## Exercise passage
Sylvain: Yes! They’re already there.
Sam: Sure.
Céline: Oh.
Sam: I don’t know about you, guys. I’m a little bit skeptical, though.
Céline: Moi aussi je suis sceptique.
Sylvain: They are living with us, I’m sure.
Sam: Where?
Sylvain: Near us.
Céline: Oh mon Dieu!
Sam: Are we the aliens or are they the aliens? That’s a question we can answer later.
Céline: Okay.
Sylvain: Yes.
Sam: Yeah.
Céline: The next word is propre. Clean. Propre comme un sou neuf.
Sam: “Clean as a new coin.” “propre” is an adjective which has two definitions. This one is used in order to say something is clean.
Céline: However, in the dialogue, it is used as “own” – to indicate ownership.
Sylvain: J’ai mon propre appartement.
Sam: “I have my own apartment” or “I have my own flat.”

## Study questions
(a) Write out the part of the French lesson transcript starting with "Céline: Oh." and going on through "to indicate ownership.".
(b) In the French lesson transcript, why is "propre" translated as "own" rather than "clean" in the dialogue? Answer in one to three sentences.
(c) In the French lesson transcript, what English versions does Sam give for "J'ai mon propre appartement"?
The lines in the data excerpts play no part in this.

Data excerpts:

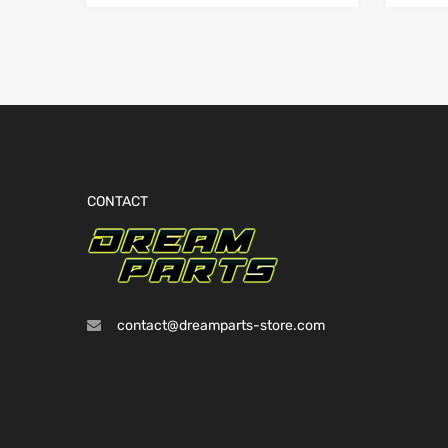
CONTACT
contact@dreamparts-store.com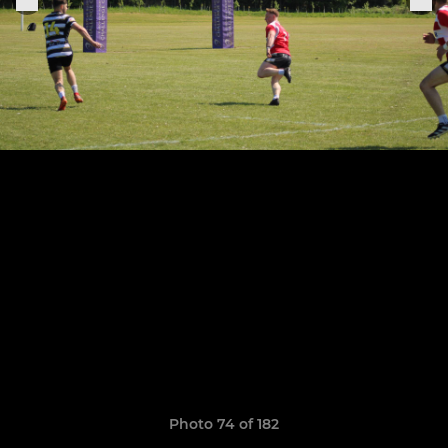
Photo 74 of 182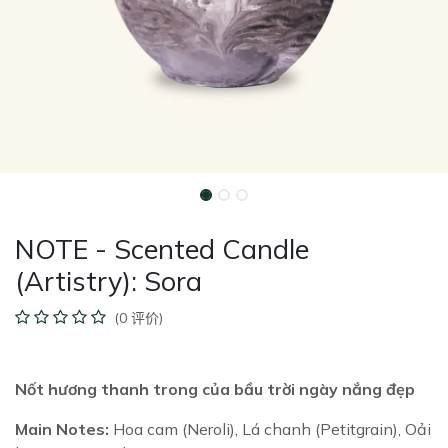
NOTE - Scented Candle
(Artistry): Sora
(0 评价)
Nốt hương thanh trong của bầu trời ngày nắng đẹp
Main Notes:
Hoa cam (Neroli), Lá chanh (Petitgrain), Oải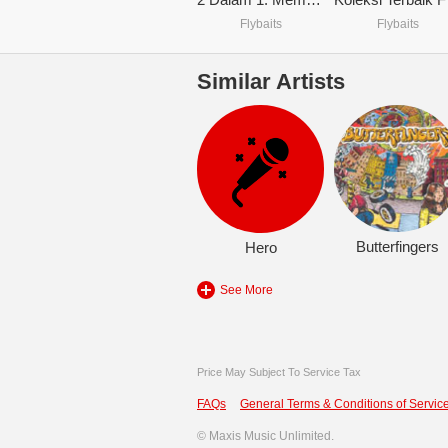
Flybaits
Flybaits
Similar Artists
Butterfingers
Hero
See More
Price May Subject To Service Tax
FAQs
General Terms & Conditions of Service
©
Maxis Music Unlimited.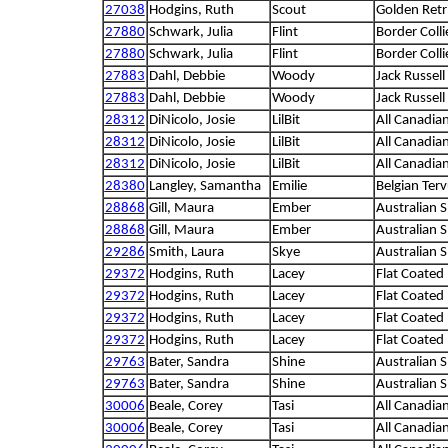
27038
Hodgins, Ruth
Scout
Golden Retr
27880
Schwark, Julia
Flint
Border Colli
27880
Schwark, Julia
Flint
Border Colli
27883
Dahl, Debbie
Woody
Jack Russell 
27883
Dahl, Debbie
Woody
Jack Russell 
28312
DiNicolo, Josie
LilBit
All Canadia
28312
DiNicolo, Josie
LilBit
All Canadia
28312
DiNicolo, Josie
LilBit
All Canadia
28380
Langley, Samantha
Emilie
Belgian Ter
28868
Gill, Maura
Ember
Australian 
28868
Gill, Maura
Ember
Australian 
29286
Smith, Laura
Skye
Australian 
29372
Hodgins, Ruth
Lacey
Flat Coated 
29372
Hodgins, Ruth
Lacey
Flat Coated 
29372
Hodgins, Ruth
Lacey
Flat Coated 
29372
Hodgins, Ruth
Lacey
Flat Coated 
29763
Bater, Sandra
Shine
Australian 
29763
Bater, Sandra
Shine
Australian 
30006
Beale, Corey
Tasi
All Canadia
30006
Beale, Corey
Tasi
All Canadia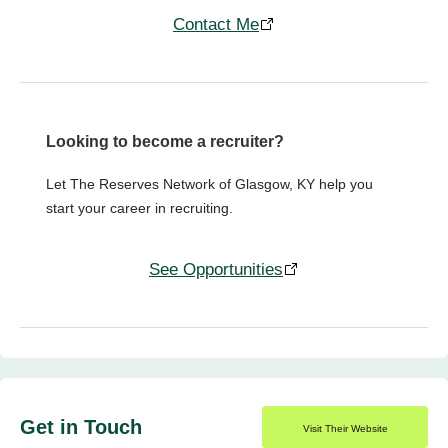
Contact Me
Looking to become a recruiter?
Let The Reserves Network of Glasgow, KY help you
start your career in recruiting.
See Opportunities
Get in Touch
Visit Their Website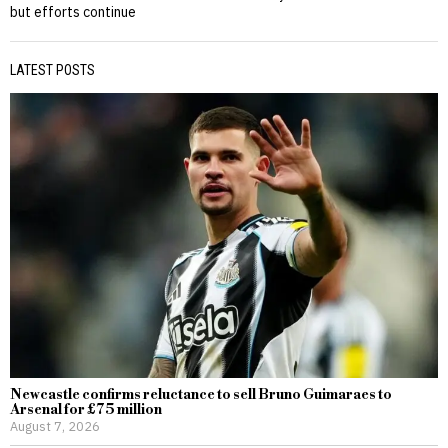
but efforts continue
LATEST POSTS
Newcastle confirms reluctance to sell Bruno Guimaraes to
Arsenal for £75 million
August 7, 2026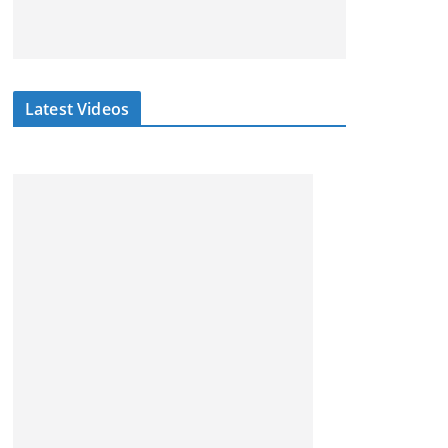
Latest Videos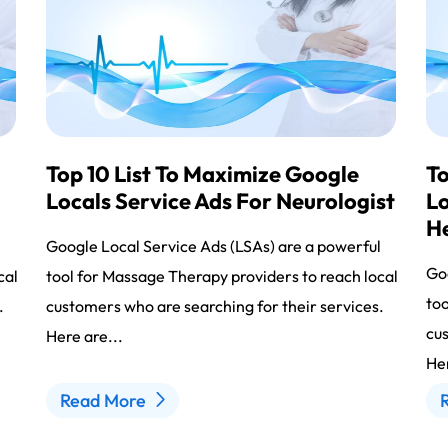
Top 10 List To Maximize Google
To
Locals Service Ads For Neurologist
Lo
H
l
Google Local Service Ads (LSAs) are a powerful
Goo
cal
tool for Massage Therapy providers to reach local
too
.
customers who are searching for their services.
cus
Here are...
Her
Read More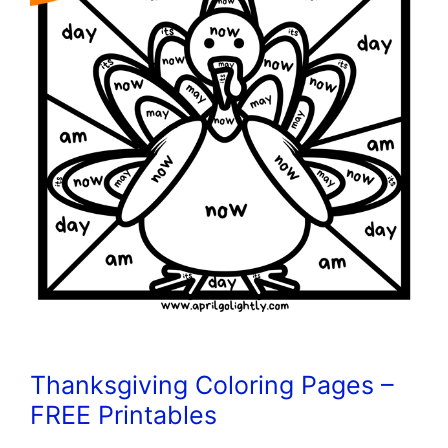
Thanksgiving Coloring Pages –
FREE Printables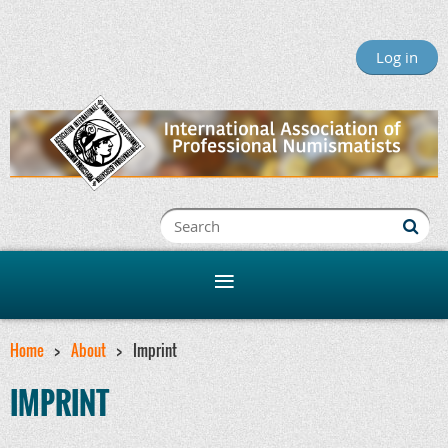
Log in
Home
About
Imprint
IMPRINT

## Numbered answers
(a)
Céline: Oh.
Sam: I don’t know about you, guys. I’m a little bit skeptical, though.
Céline: Moi aussi je suis sceptique.
Sylvain: They are living with us, I’m sure.
Sam: Where?
Sylvain: Near us.
Céline: Oh mon Dieu!
Sam: Are we the aliens or are they the aliens? That’s a question we can answer later.
Céline: Okay.
Sylvain: Yes.
Sam: Yeah.
Céline: The next word is propre. Clean. Propre comme un sou neuf.
Sam: “Clean as a new coin.” “propre” is an adjective which has two definitions. This one is used in order to say something is clean.
Céline: However, in the dialogue, it is used as “own” – to indicate ownership.

(b) "Propre" is an adjective with two definitions. One of them says something is clean. In the dialogue it is used in the other sense, to indicate ownership, so it means "own."

(c) "I have my own apartment" or "I have my own flat."